Another advantage that a homegrown startup has over its foreign counterparts is the local know how. Knowledge about the consumers and cultural understanding goes a long way in marketing one’s product. These insights equip a company to position and deliver their offerings that have a higher probability of getting a good reception. No amount of money power can substitute this knowledge. Many recent partnerships like the Tata-Starbucks came into existence just to tap into that knowledge base and brand equity. Chinese cab aggregator – Didi is a stellar example of the above theory. The company using its customer knowledge gave global giant Uber such a stiff competition that it could not make any significant inroads in China. Uber had to finally move out of China and satisfy itself by just owning a minority stake in Didi. Similarly, Indian companies can use their know-how of the Indian subcontinent to mould their offering and offer better services.

Coming back to the second argument presented by Sachin Bansal and Bhavish Aggarwal which referred to foreign funding. The statement looks to be ironic for the same foreign investor Tiger Global too initially funded Flipkart. A little digging reveals that the same investing agencies are investing in startups across the globe. Thus, it is up to every company to leverage their strengths to convince the investors to overlook issues and concentrate on their assets. To cry foul when you feel a crunch would not be an ideal situation.

If we look at the situation objectively, what could prove to be more beneficial is providing a level playing for all competitors. Initiatives like Startup India that aim to provide financial assistance, favourable conditions in the form of reduced red tape and smoother policies would go a long way in improving the situation than any protectionary measure can. These measures would help to create a positive push for budding entrepreneurs to take the plunge.

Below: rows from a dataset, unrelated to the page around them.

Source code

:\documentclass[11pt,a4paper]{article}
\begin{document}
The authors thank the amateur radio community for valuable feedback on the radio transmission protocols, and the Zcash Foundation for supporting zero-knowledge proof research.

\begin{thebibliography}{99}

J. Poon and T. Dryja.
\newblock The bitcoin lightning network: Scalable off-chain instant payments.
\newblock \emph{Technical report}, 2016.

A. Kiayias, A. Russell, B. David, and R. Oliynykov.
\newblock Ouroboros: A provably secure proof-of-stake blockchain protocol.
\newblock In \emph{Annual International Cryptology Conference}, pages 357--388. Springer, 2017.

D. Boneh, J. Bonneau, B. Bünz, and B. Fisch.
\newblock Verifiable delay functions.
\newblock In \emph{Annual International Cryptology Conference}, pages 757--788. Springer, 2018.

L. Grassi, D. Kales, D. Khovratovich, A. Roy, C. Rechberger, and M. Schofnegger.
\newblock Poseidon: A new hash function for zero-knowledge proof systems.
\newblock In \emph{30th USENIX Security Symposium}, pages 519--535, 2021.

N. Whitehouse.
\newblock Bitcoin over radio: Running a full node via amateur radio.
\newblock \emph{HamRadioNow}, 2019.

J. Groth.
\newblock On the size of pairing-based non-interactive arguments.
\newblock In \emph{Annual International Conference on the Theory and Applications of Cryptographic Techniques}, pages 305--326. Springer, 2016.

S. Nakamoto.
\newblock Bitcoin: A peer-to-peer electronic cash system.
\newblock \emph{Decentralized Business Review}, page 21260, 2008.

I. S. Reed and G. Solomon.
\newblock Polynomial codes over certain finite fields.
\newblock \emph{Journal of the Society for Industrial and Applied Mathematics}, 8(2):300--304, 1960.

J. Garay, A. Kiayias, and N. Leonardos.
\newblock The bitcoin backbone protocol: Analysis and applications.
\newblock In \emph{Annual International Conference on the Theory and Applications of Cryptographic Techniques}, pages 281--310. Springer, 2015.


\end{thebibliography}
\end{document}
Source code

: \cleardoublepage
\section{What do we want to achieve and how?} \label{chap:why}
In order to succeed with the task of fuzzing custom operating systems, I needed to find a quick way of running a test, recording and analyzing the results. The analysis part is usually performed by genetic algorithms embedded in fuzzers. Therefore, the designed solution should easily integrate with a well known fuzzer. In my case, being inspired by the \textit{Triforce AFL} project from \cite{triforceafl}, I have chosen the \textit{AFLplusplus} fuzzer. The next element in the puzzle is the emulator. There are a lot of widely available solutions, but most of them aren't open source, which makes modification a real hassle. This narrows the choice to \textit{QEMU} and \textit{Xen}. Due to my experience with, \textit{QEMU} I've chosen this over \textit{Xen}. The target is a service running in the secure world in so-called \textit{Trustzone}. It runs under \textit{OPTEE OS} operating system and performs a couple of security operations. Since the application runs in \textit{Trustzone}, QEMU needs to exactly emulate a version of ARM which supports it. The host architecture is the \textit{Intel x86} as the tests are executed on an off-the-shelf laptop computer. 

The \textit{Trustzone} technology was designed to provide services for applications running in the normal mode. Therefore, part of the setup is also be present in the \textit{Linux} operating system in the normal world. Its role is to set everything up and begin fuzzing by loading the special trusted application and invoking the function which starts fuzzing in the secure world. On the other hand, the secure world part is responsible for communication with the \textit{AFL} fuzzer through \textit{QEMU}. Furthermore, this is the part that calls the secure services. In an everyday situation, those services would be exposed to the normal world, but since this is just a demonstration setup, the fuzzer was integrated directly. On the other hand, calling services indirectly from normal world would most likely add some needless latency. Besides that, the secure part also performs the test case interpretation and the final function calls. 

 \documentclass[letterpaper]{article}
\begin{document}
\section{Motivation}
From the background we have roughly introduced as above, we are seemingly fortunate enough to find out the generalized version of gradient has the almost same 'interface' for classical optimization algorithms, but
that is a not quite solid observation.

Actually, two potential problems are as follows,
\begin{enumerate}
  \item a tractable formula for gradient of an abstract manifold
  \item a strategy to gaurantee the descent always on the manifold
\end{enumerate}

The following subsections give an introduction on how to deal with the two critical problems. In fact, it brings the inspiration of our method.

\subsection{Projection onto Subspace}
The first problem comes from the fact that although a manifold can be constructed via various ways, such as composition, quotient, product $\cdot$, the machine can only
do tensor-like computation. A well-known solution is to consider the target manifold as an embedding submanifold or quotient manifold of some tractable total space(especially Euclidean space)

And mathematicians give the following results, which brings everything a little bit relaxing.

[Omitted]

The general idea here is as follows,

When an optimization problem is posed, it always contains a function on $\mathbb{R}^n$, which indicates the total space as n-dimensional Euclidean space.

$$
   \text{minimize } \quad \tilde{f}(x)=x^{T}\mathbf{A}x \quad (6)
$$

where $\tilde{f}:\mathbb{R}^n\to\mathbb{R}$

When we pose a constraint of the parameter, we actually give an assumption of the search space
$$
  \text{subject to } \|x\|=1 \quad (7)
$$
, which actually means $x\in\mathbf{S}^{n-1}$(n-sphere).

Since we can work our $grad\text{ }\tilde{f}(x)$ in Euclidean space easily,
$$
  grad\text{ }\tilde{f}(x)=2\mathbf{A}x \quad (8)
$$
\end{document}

Protectionary measures were a solution given in the pre-liberalization era. These solutions did not work then and will not work now. The very genesis of a startup rests on disruption. They enter the market by disrupting the existing scenario, move on to become the competitive force and eventually become the mainstream phenomenon. Any attempt at stifling this competition will be the death of the startup ecosystem. This ecosystem thrives on competition to find itself, search for new avenues and flourish. Thus, any attempt at obstructing this root of the startup ecosystem by blocking competition and introducing protectionary measures will lead to the demise of the potential that this ecosystem has.